Sécheresse historique en France : la plupart des réservoirs souterrains à des niveaux inférieurs à la moyenne
Juillet 2026 a vu les niveaux d’eau baisser dans 94 % des aquifères
Plus de la moitié des aquifères souterrains de France sont à des niveaux inférieurs à la moyenne pour la saison, le manque de précipitations estivales ayant entraîné une diminution des réserves.
Les aquifères sont des couches souterraines de roches ou de sédiments qui retiennent les eaux souterraines et constituent une source d’eau importante pour les habitations, l’agriculture et l’industrie, en particulier pendant les périodes de sécheresse.
Au 1er août, 63% des aquifères étaient à des niveaux inférieurs à la moyenne, a indiqué le Bureau de recherches géologiques et minières (BRGM) dans son rapport mensuel.
Ceci est comparé à 44% au même moment l’été dernier.
En outre, 94 % des points de mesure ont enregistré une baisse des niveaux des aquifères en juillet 2026, et seulement 2 % ont enregistré des augmentations de niveaux.
Les zones où les tableaux sont les plus bas comprennent le nord et l’est de la France, ainsi que les zones centrales à l’ouest de Clermont-Ferrand.
Seules la zone au sud de Paris et les poches d’Occitanie et de Nouvelle-Aquitaine affichent des niveaux supérieurs à la moyenne.
Même dans les zones où l’eau provient principalement des rivières et non des aquifères souterrains (indiquées en gris sur la carte), des pénuries d’eau surviennent dans près de la moitié de la population française. les petites rivières et ruisseaux sont désormais à sec.
Les pénuries signifient qu’actuellement plus de 40 000 personnes sont sans accès à l’eau du robinet.
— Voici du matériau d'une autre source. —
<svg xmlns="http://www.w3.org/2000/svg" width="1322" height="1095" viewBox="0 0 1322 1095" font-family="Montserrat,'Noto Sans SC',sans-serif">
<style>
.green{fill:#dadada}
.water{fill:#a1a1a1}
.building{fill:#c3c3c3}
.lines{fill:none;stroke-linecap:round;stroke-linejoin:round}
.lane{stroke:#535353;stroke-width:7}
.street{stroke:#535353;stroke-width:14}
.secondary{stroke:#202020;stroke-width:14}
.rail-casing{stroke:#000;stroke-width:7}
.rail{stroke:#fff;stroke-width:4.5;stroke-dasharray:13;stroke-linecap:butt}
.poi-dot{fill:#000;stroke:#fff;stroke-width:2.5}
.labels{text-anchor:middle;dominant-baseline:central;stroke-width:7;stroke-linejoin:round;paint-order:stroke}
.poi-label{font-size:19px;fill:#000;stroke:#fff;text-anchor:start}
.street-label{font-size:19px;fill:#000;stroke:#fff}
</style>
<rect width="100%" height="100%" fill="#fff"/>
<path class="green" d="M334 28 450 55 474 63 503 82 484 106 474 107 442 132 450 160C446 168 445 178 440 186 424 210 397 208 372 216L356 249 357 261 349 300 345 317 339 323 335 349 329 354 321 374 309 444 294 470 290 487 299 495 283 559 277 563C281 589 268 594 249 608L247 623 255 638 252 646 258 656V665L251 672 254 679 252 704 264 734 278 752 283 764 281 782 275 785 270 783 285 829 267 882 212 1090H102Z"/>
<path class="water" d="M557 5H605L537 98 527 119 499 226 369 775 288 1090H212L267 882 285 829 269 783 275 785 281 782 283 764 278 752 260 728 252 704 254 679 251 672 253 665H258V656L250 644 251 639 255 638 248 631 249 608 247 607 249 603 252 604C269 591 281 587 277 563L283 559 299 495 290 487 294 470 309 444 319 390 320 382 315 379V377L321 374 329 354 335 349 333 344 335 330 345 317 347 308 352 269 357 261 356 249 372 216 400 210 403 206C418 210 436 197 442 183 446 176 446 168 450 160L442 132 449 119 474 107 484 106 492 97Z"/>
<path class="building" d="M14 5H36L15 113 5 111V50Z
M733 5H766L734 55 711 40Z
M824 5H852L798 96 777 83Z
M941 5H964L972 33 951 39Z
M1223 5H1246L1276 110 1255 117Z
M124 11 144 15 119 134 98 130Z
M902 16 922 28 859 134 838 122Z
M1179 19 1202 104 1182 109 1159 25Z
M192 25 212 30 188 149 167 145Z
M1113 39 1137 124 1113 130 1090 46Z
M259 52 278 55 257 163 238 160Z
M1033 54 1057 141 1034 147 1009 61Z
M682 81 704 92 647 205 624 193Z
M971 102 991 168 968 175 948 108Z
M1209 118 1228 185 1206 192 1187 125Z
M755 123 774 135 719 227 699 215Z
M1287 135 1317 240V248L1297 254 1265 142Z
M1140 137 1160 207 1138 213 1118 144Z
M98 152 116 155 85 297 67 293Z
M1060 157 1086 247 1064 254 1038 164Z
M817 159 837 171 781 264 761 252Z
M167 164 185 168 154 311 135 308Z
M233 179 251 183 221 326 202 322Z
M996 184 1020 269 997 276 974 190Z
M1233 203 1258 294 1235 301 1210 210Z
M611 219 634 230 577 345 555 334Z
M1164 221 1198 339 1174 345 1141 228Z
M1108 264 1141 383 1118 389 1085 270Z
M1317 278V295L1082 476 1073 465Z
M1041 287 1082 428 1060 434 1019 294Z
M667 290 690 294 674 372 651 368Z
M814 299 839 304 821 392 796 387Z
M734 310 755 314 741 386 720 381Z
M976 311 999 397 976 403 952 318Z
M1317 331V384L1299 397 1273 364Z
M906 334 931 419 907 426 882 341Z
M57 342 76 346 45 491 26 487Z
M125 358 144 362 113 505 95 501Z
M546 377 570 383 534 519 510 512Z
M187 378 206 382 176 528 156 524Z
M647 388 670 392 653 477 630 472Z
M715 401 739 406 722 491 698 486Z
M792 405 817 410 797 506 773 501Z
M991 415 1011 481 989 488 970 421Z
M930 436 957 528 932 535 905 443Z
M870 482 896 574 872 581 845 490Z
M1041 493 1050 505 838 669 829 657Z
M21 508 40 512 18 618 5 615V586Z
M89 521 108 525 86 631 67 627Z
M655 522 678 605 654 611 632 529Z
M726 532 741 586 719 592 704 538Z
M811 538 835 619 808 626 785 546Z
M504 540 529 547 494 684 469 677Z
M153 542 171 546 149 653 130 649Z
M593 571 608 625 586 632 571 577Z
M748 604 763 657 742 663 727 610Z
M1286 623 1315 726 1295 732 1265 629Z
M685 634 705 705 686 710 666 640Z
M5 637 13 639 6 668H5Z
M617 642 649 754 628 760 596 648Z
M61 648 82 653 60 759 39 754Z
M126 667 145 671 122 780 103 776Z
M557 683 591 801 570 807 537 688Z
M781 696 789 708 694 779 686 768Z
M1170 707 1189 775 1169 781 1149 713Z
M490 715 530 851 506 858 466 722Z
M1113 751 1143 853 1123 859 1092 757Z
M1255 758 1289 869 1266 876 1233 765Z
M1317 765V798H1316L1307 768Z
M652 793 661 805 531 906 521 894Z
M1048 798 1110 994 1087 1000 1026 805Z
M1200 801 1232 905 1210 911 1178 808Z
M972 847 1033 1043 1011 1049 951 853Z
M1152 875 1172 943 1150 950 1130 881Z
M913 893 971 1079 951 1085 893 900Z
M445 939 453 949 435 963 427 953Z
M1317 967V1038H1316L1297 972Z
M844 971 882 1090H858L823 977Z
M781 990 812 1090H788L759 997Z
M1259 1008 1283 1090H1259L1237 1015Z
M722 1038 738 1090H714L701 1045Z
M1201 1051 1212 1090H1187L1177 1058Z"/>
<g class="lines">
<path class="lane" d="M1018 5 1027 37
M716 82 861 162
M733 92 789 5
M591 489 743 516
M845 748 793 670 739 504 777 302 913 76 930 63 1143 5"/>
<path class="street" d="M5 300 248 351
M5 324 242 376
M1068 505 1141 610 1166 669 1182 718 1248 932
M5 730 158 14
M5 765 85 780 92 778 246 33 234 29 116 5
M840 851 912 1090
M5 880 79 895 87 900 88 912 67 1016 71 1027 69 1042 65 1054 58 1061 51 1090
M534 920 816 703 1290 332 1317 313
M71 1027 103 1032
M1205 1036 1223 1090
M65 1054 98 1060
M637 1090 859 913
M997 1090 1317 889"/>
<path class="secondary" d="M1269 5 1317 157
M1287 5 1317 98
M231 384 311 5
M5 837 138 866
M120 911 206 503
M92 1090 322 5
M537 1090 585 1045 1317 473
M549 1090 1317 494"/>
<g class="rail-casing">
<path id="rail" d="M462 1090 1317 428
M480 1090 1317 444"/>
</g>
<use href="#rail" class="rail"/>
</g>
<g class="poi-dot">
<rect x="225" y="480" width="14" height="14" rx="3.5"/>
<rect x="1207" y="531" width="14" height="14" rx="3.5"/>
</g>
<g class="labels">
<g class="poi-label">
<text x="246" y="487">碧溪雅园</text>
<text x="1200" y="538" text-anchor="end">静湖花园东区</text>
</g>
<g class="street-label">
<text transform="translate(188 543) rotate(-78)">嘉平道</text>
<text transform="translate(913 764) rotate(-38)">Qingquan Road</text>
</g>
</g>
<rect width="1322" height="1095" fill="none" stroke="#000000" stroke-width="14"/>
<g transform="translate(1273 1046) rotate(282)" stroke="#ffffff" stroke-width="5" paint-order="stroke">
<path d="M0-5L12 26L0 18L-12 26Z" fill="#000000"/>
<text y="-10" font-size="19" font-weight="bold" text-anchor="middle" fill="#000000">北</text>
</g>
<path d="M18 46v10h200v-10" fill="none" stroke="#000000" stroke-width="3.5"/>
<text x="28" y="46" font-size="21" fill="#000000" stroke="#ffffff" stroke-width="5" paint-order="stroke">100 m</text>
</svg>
Impact à long terme de la sécheresse
Ces faibles niveaux sont à la fois un symptôme et un facteur contributif à la sécheresse historique de 2026 en France.
Afin de préserver la ressource en eau, tous les départements de France métropolitaine comptent désormais au moins une zone soit confrontée à des restrictions d’eau, soit émettant des mises en garde concernant la consommation de l’eau du robinet.
Ces restrictions pourraient durer jusqu’à l’automne, voire l’hiver, afin de permettre aux aquifères les plus touchés de se reconstituer.
La ministre de la Transition écologique, Monique Barbut, l’avait déjà déclaré, affirmant qu’elles pourraient se poursuivre jusqu’à l’automne.
Après des pluies constantes en début d’année, la France a connu cet été des niveaux de précipitations historiquement bas, certaines zones n’ayant même pas reçu la moindre goutte de pluie tout au long du mois de juillet.
Un excès d’eau a également été nécessaire pour lutter contre les incendies de forêt cette saison, la France étant sur le point d’enregistrer son année la plus dévastatrice en termes d’incendies après plusieurs incendies majeurs.
À mesure que les vagues de chaleur successives ont frappé le pays, les sols se sont asséchés, ce qui signifie que les pluies d’automne qui s’ensuivront devront humidifier les sols pour les rendre perméables avant même que de nouvelles pluies puissent commencer à reconstituer les aquifères.
Alternativement, les agriculteurs devraient utiliser les rares ressources restantes des aquifères pour humidifier les sols avant toute pluie, bien que cela ne puisse jamais être garanti.
Cependant, ce n’est pas rare en été.
« Cette situation est typique de la saison. Les précipitations provenant d’orages souvent violents ne s’infiltrent pas efficacement dans les sols. De plus, les températures élevées durant cette période ont favorisé l’évapotranspiration et augmenté la demande en eau des plantes. Les prélèvements d’eau pour l’irrigation et le tourisme peuvent avoir localement accéléré la baisse des niveaux », a indiqué le BRGM.
Vous pouvez lire le rapport complet, ainsi que retrouver une carte interactive comparant les niveaux entre 2025 et 2026 sur le BRGM. site web.